Bessel's Inequality

• categories: Functional analysis, Theorem

Bessel’s Inequality

Bessel’s inequality is a fundamental result in the theory of Hilbert spaces. It provides an upper bound for the sum of squared coefficients in the expansion of a vector with respect to an orthonormal set. This inequality is particularly useful inFourier analysis and in studying convergence properties of orthogonal expansions.

Statement

Let $H$ be a Hilbert space, and let $\{e_i{\}}_{i\in I}$ be an orthonormal set in $H$. For any vector $v\in H$, we have:

$$\sum _{i\in I}|⟨v,e_i⟩{|}^2\le \Vert v{\Vert }^2.$$

The inner products $⟨v,e_i⟩$ are called the Fourier coefficients of $v$ with respect to the orthonormal set $\{e_i\}$.

Intuition

Bessel’s inequality shows that the “energy” (squared norm) of a vector $v$ in $H$ is at least as large as the sum of the squared magnitudes of its projections onto each vector in any orthonormal set. This guarantees that only a limited amount of the vector’s “energy” can be captured by any subset of orthonormal components, unless the subset spans the entire space.

# COMPLETE THE FOLLOWING:
A) Name each mathematical object that the Statement section of the Bessel's inequality text introduces before it gives the inequality.
B) In the Bessel's inequality text, what are the inner products ⟨v, e_i⟩ called?
C) Sum up the Bessel's inequality text in two sentences.

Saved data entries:
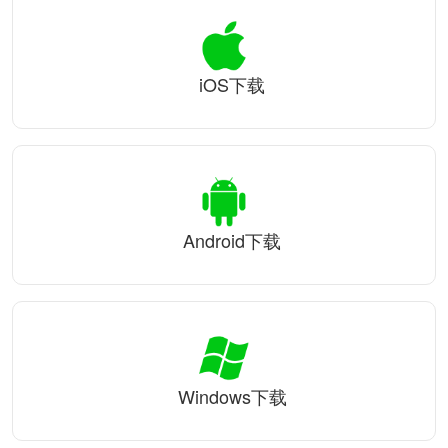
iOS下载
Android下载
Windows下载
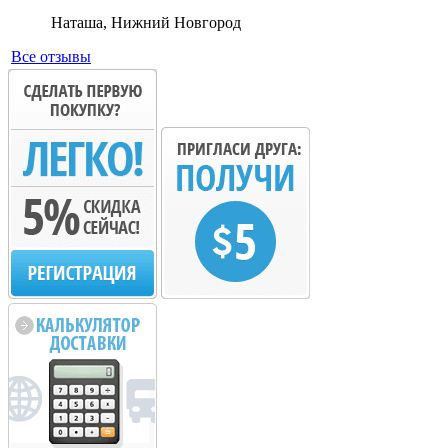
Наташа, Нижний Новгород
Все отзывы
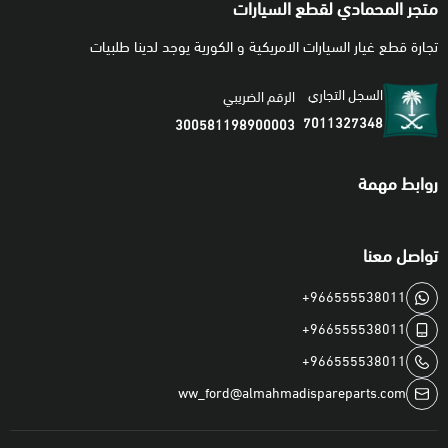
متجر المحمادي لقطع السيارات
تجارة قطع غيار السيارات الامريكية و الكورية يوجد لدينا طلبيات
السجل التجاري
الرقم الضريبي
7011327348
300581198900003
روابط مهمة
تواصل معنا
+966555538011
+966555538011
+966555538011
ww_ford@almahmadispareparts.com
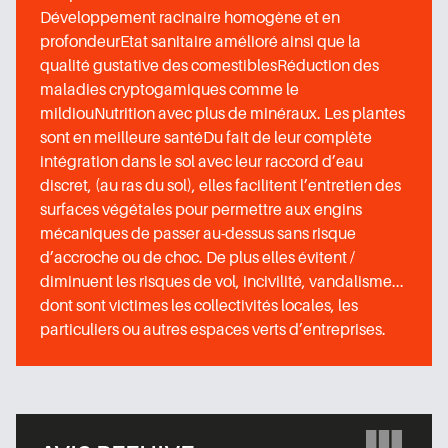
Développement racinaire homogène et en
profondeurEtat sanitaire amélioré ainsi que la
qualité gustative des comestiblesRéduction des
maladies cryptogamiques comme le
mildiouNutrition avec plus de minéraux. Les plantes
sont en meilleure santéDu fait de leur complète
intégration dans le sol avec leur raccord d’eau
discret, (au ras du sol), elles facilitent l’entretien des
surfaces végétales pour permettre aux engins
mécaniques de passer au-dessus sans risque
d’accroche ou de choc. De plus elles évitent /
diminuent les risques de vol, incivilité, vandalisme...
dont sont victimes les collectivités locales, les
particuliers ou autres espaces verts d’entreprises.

==

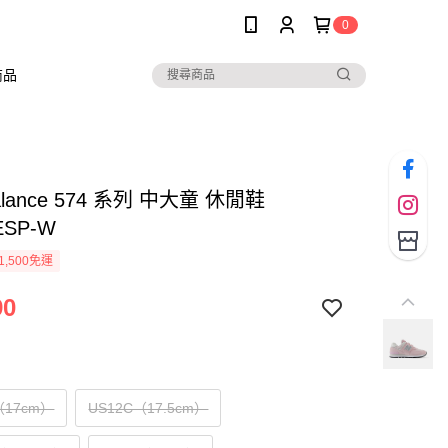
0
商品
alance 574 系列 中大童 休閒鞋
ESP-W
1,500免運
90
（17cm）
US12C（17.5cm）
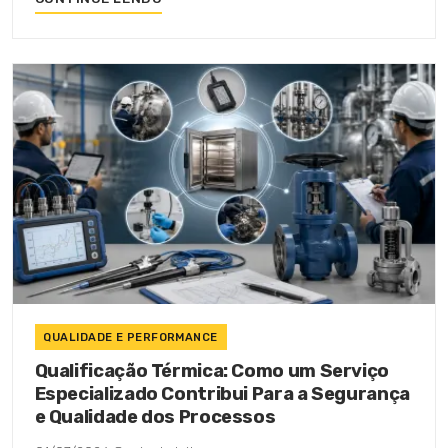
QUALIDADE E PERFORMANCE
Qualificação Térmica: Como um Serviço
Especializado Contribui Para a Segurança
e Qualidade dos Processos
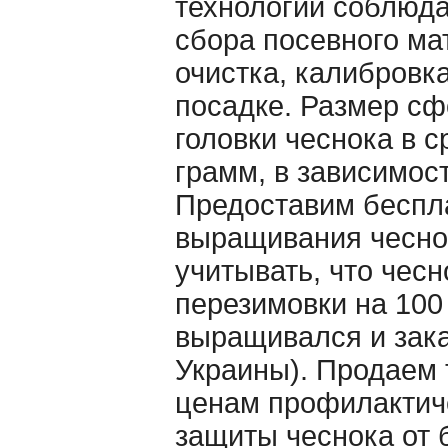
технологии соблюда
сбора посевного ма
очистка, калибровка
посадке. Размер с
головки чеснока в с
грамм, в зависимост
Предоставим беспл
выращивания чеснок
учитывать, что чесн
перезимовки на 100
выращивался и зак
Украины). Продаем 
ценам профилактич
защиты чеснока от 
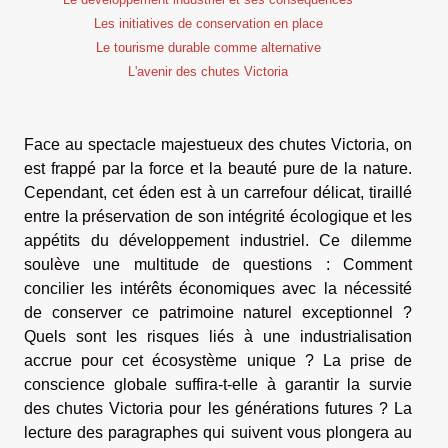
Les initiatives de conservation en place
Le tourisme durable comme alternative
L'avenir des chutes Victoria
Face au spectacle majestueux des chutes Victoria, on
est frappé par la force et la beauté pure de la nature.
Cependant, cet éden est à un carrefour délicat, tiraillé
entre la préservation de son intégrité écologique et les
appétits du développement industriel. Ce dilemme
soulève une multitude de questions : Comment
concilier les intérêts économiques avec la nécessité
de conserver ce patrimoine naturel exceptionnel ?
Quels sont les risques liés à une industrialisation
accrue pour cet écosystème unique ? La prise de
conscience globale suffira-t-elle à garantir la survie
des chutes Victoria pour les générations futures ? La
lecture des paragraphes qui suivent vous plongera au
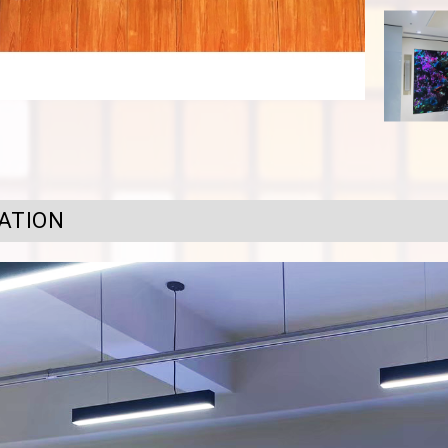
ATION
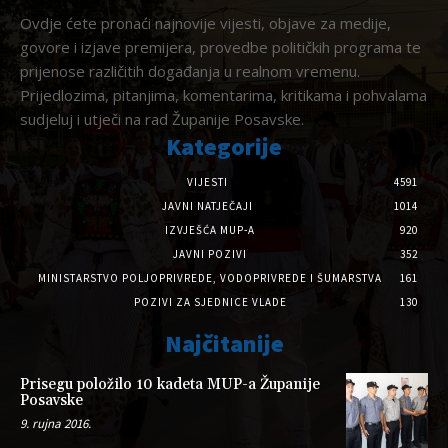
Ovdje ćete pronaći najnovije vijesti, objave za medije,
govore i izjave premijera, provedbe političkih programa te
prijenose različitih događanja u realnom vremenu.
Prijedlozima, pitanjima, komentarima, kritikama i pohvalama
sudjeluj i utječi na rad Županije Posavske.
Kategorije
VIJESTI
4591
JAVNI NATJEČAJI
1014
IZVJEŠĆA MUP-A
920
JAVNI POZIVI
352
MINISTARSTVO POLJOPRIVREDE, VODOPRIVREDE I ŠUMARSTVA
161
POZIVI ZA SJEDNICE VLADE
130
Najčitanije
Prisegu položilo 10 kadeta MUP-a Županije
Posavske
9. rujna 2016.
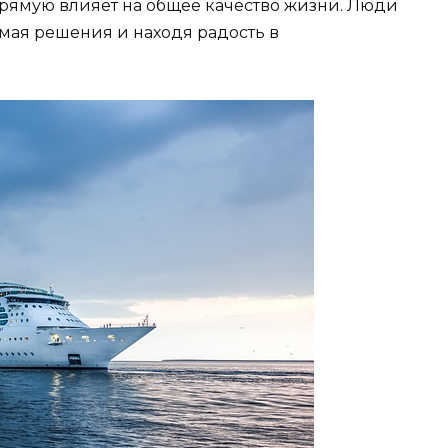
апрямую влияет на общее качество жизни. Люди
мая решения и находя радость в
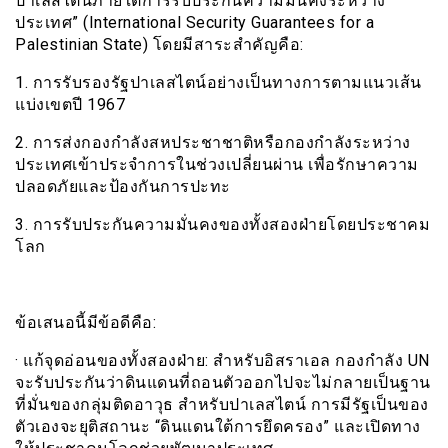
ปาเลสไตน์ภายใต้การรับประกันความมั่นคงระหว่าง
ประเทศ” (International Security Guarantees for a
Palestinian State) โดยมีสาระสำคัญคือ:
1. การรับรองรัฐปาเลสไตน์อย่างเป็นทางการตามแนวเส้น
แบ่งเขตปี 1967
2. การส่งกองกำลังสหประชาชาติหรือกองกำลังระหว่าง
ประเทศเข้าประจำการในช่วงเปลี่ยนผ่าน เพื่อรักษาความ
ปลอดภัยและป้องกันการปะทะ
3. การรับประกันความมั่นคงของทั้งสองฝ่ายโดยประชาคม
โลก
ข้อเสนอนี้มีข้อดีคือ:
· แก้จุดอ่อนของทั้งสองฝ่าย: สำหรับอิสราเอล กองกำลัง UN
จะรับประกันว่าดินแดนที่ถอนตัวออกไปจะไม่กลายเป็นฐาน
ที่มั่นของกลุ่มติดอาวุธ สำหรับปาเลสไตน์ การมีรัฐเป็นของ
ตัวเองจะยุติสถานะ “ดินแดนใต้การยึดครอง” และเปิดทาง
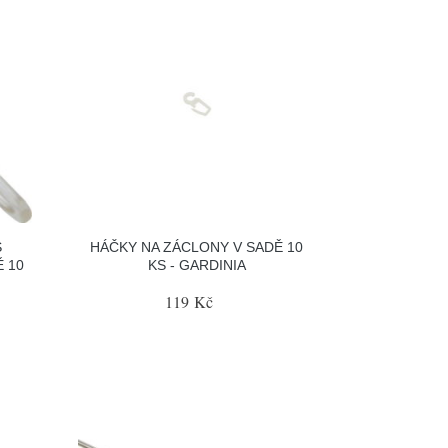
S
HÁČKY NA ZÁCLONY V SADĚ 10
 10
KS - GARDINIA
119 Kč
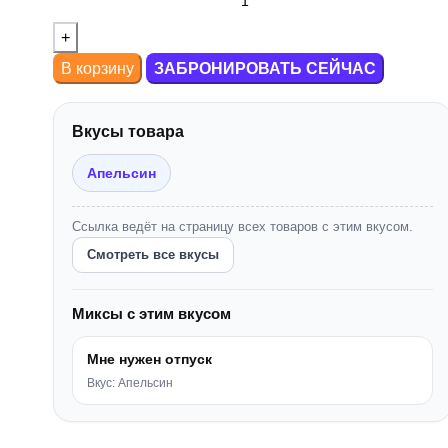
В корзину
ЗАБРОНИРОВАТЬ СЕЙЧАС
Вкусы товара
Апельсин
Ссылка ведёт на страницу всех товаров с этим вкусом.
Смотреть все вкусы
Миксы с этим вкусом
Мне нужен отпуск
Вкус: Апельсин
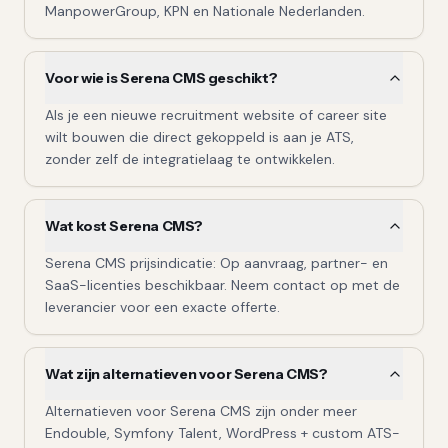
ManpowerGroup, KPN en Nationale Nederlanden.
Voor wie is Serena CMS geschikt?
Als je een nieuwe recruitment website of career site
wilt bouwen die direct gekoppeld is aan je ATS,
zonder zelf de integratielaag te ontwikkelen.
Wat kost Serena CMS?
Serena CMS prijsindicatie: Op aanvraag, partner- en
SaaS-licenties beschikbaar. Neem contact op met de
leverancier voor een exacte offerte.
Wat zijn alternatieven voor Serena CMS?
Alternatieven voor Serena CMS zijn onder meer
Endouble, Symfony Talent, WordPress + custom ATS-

# RESULTS OF THE EXERCISE:
A)
- A Hilbert space H
- An orthonormal set {e_i} in H, indexed by i in I
- A vector v in H

B) They are called the Fourier coefficients of v with respect to the orthonormal set {e_i}.

C) Bessel's inequality is a basic result about Hilbert spaces: for any vector v and any orthonormal set, the sum of the squared Fourier coefficients of v is at most the squared norm of v. The text explains this as meaning that the "energy" of a vector is at least as large as what its projections onto the orthonormal vectors capture, and it notes the result is useful in Fourier analysis and in studying how orthogonal expansions converge.